After two years and two winters of bracing winter air and sun, I have been feeling much better, ready to resume the overhaul on my own physicality I started 4 years ago. I lost a bunch of weight, then plateaued out for the last couple years, seemingly unable to overcome the inertia that would be involved in increasing daily aerobic exercise. The diet has been fairly good, weight maintained, but no more coming off. But I think I found the solution. Very conveniently located, a few blocks from where I live, a place for women like me opened up just a year ago, a nice clean, fresh-smelling place, a franchise called Inches A-Weigh. So, I joined last month, and so far, it's perfect.
The deal is, you pay a bunch of money, go into a program of cognitive behavioural therapy around food choice, follow a restricted calorie plan, be strictly accountable, hand in your food diary and be "counselled", regularly weighed (twice/week) and measured (every two weeks) for several months, eat their protein snacks (included), and work out on their equipment for 20 minutes, at least 3x/week, or as often/long as you want. There are elliptical machines, treadmills, and stationary bikes, all good quality and smoothly operating. There are TVs in front of the bank of machines, with DVDs of movies with subtitles looping all day long. No mirrors. None. Except in the bathroom over the sink.
OK, no big whup so far.. but there is another thing they offer, which I instantly became addicted to - along the other wall are a bank of beds that move you around, bend you, shake you, pummel the body.

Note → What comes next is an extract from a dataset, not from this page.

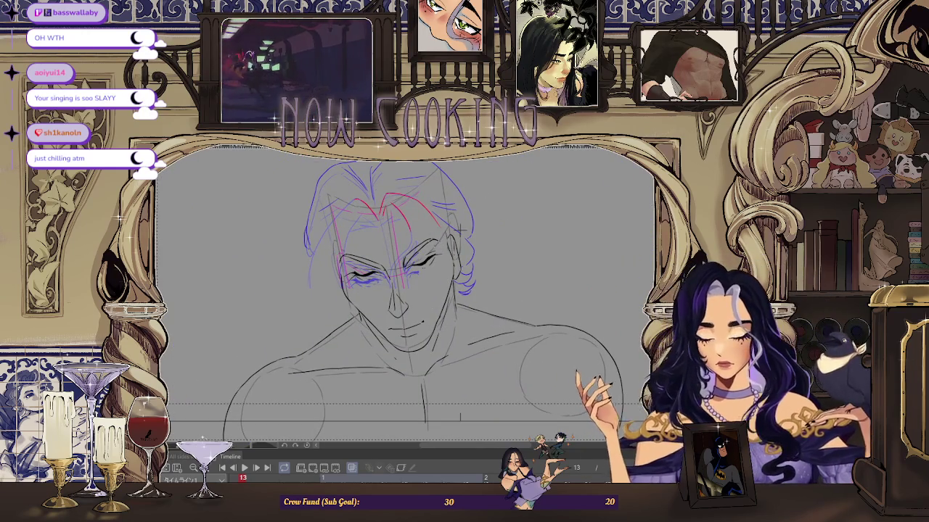
scroll(374, 239, "up", 3)
scroll(374, 239, "up", 3)
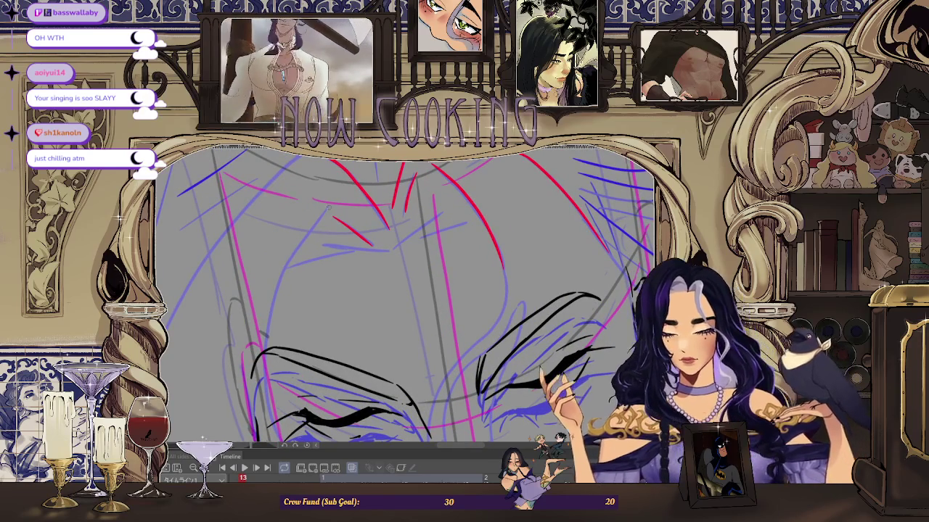
scroll(276, 275, "up", 2)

They feel fantastic. You do plenty of "exercise" on them, i.e., keep the abs tight, keep certain muscles contracted, arms overhead, etc. Sort of Pilates Lite. For the first several weeks that's the program. Then they increase the stuff you do on the beds, make it more complicated, adding heavy balls and light hand weights.

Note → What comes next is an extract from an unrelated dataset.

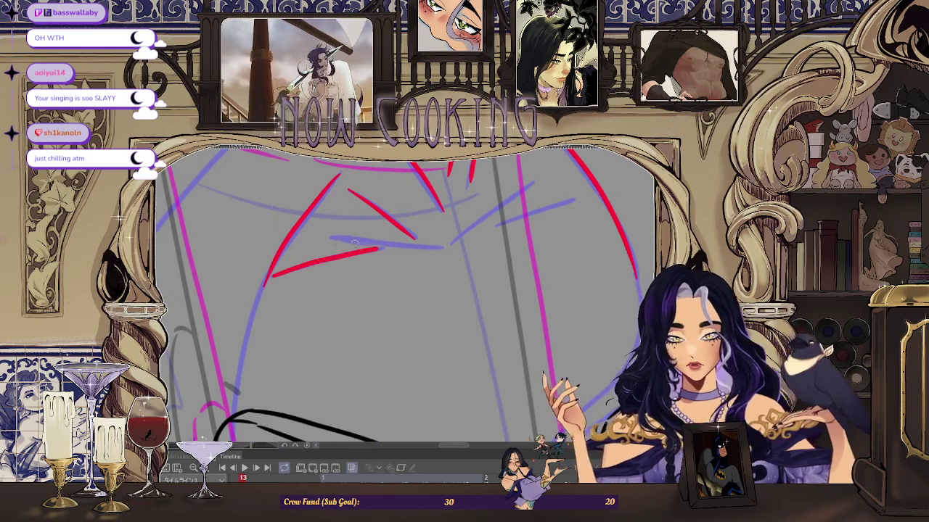
scroll(326, 283, "down", 2)
scroll(380, 287, "up", 2)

What I like is the feeling of being tossed around, 6 minutes per bed, 7 beds, a total of about 45 minutes. After that I feel good enough physically that putting out a 30-minute effort on the cardio equipment is no longer a daunting prospect. I think all the jiggling likely stimulates endogenous opioid systems or something.
What I know for sure is this: exercise never ever ever felt good to me before. I have a nervous system that always has found exercise painful, daunting, boring, an exercise in futility, incapable of dredging up the will power after a couple weeks, no intrinsic motivation to do any regularly, ever. In other words, exercise has never ever been a source of joy or pleasure or intrinsic motivation, the way it seems to be for people who seem to be comprised only of large bungee cords, and whose surface layer does not feel heavy or sensitive to them. So, the under-exercised corner of life was the one I found I had painted myself into, trapped by paint that refused to dry.

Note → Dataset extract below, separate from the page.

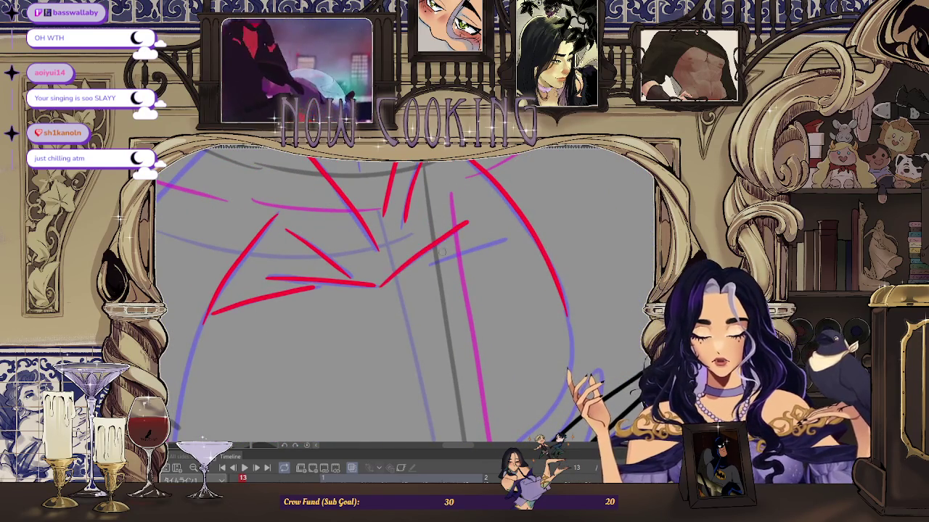
scroll(498, 243, "down", 3)
scroll(537, 262, "down", 1)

I think I (and many many others, mainly female) have more "feeling" (interoception) than bungee cord people do. I think the beds must anesthetize me/my interoception or something. Then, sure, I can go on some cardio thingy and spend a half hour keeping my heart rate up - I have even started liking the elliptical; never in my life before have I managed more than a couple minutes on one of those things. But one day, I found I had Achilles tendons that could recoil all by themselves! Nice thing to finally be able to feel, at my advanced middle age. I've been going every day. Moi! Maybe by spring I'll be thinner-looking and have a much more fit CV system.